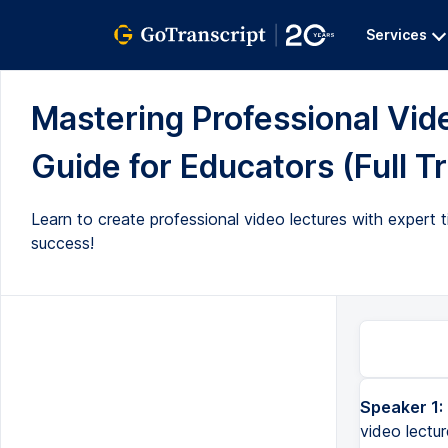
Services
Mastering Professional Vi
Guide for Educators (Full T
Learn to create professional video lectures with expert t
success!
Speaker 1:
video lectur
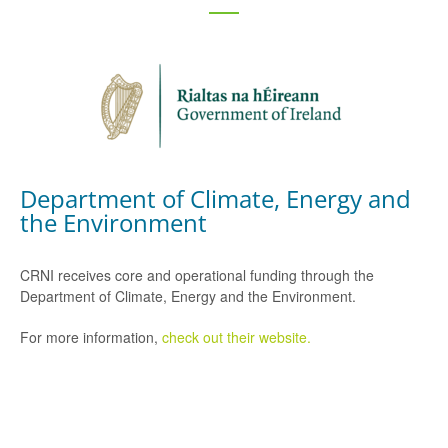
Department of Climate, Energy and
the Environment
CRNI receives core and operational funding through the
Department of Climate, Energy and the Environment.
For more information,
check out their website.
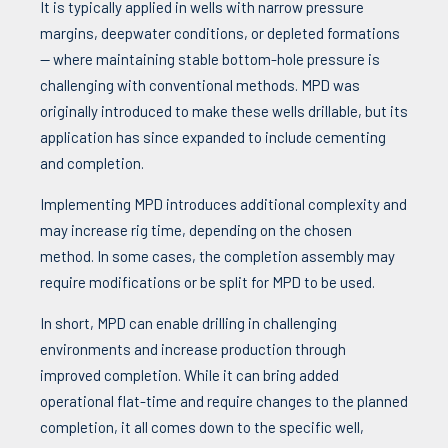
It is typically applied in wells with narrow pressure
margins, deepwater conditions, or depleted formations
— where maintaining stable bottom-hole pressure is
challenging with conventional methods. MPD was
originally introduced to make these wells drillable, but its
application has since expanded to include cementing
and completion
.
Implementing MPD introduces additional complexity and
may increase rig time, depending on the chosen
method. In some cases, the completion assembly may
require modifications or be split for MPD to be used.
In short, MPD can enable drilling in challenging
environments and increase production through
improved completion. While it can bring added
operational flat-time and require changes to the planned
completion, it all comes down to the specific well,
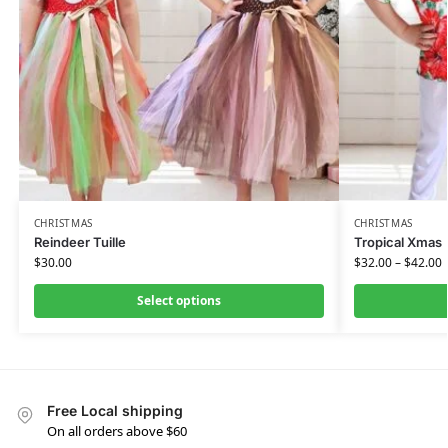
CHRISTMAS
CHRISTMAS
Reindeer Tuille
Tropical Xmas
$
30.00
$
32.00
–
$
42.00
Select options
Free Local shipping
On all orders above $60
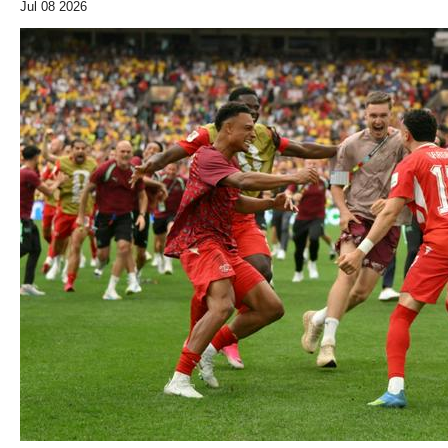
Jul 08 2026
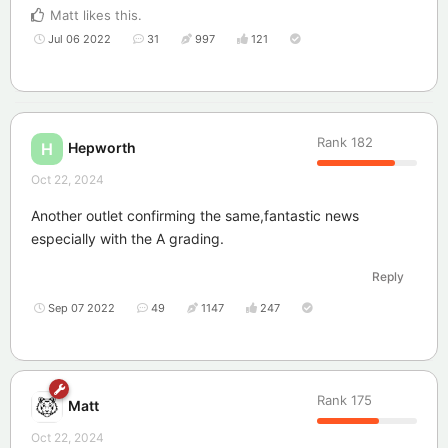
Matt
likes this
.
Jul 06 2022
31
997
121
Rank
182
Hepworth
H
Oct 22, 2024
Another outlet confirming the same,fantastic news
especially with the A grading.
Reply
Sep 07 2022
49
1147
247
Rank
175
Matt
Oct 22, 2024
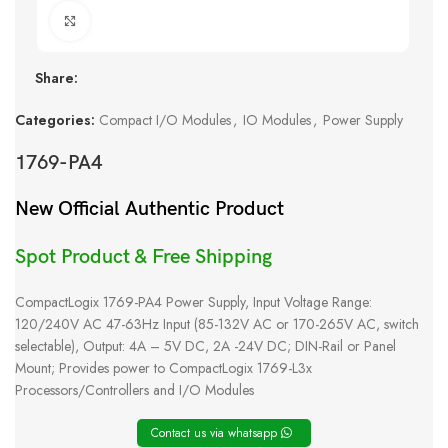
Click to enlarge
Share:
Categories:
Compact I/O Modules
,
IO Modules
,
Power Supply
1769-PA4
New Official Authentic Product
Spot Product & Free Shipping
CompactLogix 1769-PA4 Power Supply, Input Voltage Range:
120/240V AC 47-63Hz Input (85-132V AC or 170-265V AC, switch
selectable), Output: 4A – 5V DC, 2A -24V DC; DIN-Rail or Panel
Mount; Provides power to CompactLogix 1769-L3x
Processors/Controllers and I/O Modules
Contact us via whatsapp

#### TASK PROMPT:
Set down all of the entries exactly as they appear, but keep the images out.

#### SOLUTION TO THIS PROBLEM:
Services
Mastering Professional Vi
Guide for Educators (Full T
Learn to create professional video lectures with expert t
success!
Speaker 1:
video lectur
Department of Climate, Energy and
the Environment
CRNI receives core and operational funding through the
Department of Climate, Energy and the Environment.
For more information,
check out their website.
It is typically applied in wells with narrow pressure
margins, deepwater conditions, or depleted formations
— where maintaining stable bottom-hole pressure is
challenging with conventional methods. MPD was
originally introduced to make these wells drillable, but its
application has since expanded to include cementing
and completion
.
Implementing MPD introduces additional complexity and
may increase rig time, depending on the chosen
method. In some cases, the completion assembly may
require modifications or be split for MPD to be used.
In short, MPD can enable drilling in challenging
environments and increase production through
improved completion. While it can bring added
operational flat-time and require changes to the planned
completion, it all comes down to the specific well,
CHRISTMAS
CHRISTMAS
Reindeer Tuille
Tropical Xmas
$
30.00
$
32.00
–
$
42.00
Select options
Free Local shipping
On all orders above $60
Jul 08 2026
Matt
likes this
.
Jul 06 2022
31
997
121
Rank
182
Hepworth
H
Oct 22, 2024
Another outlet confirming the same,fantastic news
especially with the A grading.
Reply
Sep 07 2022
49
1147
247
Rank
175
Matt
Oct 22, 2024
Click to enlarge
Share:
Categories:
Compact I/O Modules
,
IO Modules
,
Power Supply
1769-PA4
New Official Authentic Product
Spot Product & Free Shipping
CompactLogix 1769-PA4 Power Supply, Input Voltage Range:
120/240V AC 47-63Hz Input (85-132V AC or 170-265V AC, switch
selectable), Output: 4A – 5V DC, 2A -24V DC; DIN-Rail or Panel
Mount; Provides power to CompactLogix 1769-L3x
Processors/Controllers and I/O Modules
Contact us via whatsapp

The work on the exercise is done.